Kulübünün futboldan ibaret olmadığına dikkat çeken Şardan, "Futbol takımının maliyeti kulübün gelirinden daha fazla. Başka masrafları karşılayacak kaynakları da yaratmak zorundasınız" diye konuştu.
Canaydın yönetiminin yaptığı icraatları da değerlendiren Şardan, "Bu yönetimin yaptıklarını görünce 8 ayda ne kadar çok iş yaptığımızı görüyorum. Verdikleri sözlerin hiçbirini daha göremedik. 3 yıldız futbolcuyu göremiyorum. 63 milyon dolar kaynak sağladık, banka borçlarını 12 milyon dolara indirdik. Onlar 30 milyon dolara çıkarttılar" dedi.

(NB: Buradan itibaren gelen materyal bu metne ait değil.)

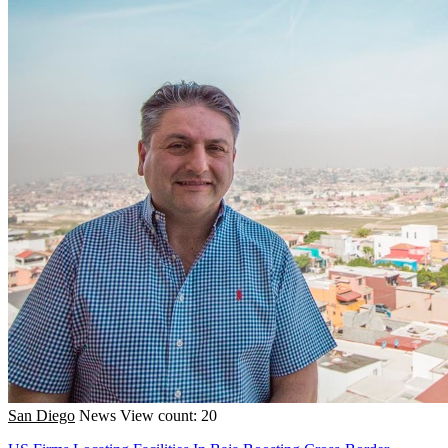
San Diego
News
View count: 20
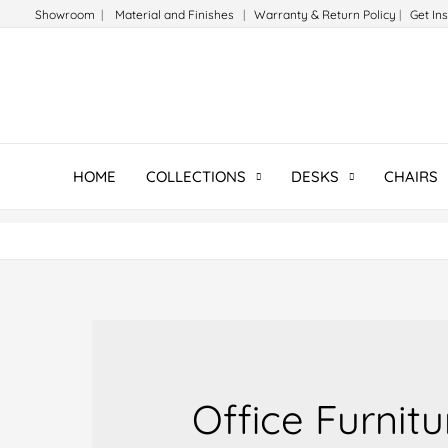
Skip
Showroom
|
Material and Finishes
|
Warranty & Return Policy
|
Get In
to
content
HOME
COLLECTIONS
DESKS
CHAIRS
Office Furnit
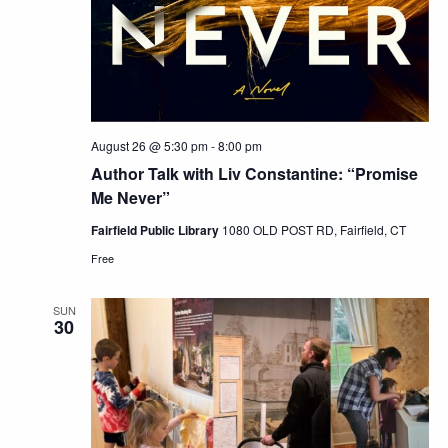
August 26 @ 5:30 pm
-
8:00 pm
Author Talk with Liv Constantine: “Promise
Me Never”
Fairfield Public Library
1080 OLD POST RD, Fairfield, CT
Free
SUN
30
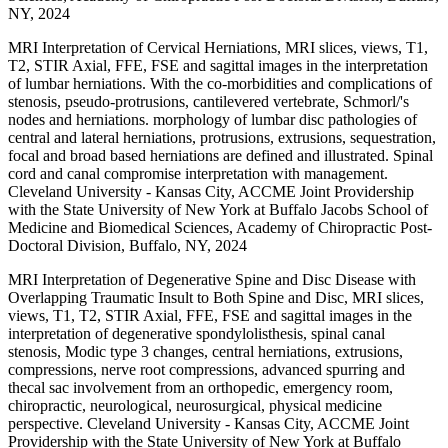
NY, 2024
MRI Interpretation of Cervical Herniations, MRI slices, views, T1,
T2, STIR Axial, FFE, FSE and sagittal images in the interpretation
of lumbar herniations. With the co-morbidities and complications of
stenosis, pseudo-protrusions, cantilevered vertebrate, Schmorl/'s
nodes and herniations. morphology of lumbar disc pathologies of
central and lateral herniations, protrusions, extrusions, sequestration,
focal and broad based herniations are defined and illustrated. Spinal
cord and canal compromise interpretation with management.
Cleveland University - Kansas City, ACCME Joint Providership
with the State University of New York at Buffalo Jacobs School of
Medicine and Biomedical Sciences, Academy of Chiropractic Post-
Doctoral Division, Buffalo, NY, 2024
MRI Interpretation of Degenerative Spine and Disc Disease with
Overlapping Traumatic Insult to Both Spine and Disc, MRI slices,
views, T1, T2, STIR Axial, FFE, FSE and sagittal images in the
interpretation of degenerative spondylolisthesis, spinal canal
stenosis, Modic type 3 changes, central herniations, extrusions,
compressions, nerve root compressions, advanced spurring and
thecal sac involvement from an orthopedic, emergency room,
chiropractic, neurological, neurosurgical, physical medicine
perspective. Cleveland University - Kansas City, ACCME Joint
Providership with the State University of New York at Buffalo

Şardan sözlerini şöyle noktaladı: "Lucescu'yu yönetimimiz hakkında yaptığı açıklamalardan dolayı göndermeyi düşünmüştük. Peki bu yönetimin bahanesi neydi? Beşiktaş'a resmen hazır bir kaynak hediye ettiler. G.Saray'ın kovduğu adamı almayı içine sindiremediği için F.Bahçe, Lucescu'yu almazdı. Canaydın yönetimi kendilerine göre futbolda atılım yaptı. Bizim dönemimizde maç başı oynayınca para kazanan futbolcuları maaşlı hale getirdiler. Biz Şampiyonlar Ligi'nde çeyrek finalden döndük, şimdi utanç verici bir tablo var. Terim, ‘Krize rağmen iyiyiz’ dedi. Kriz ne, açıklasınlar. Herşey kapalı kutu. Kendi içlerinde yaşıyorlar."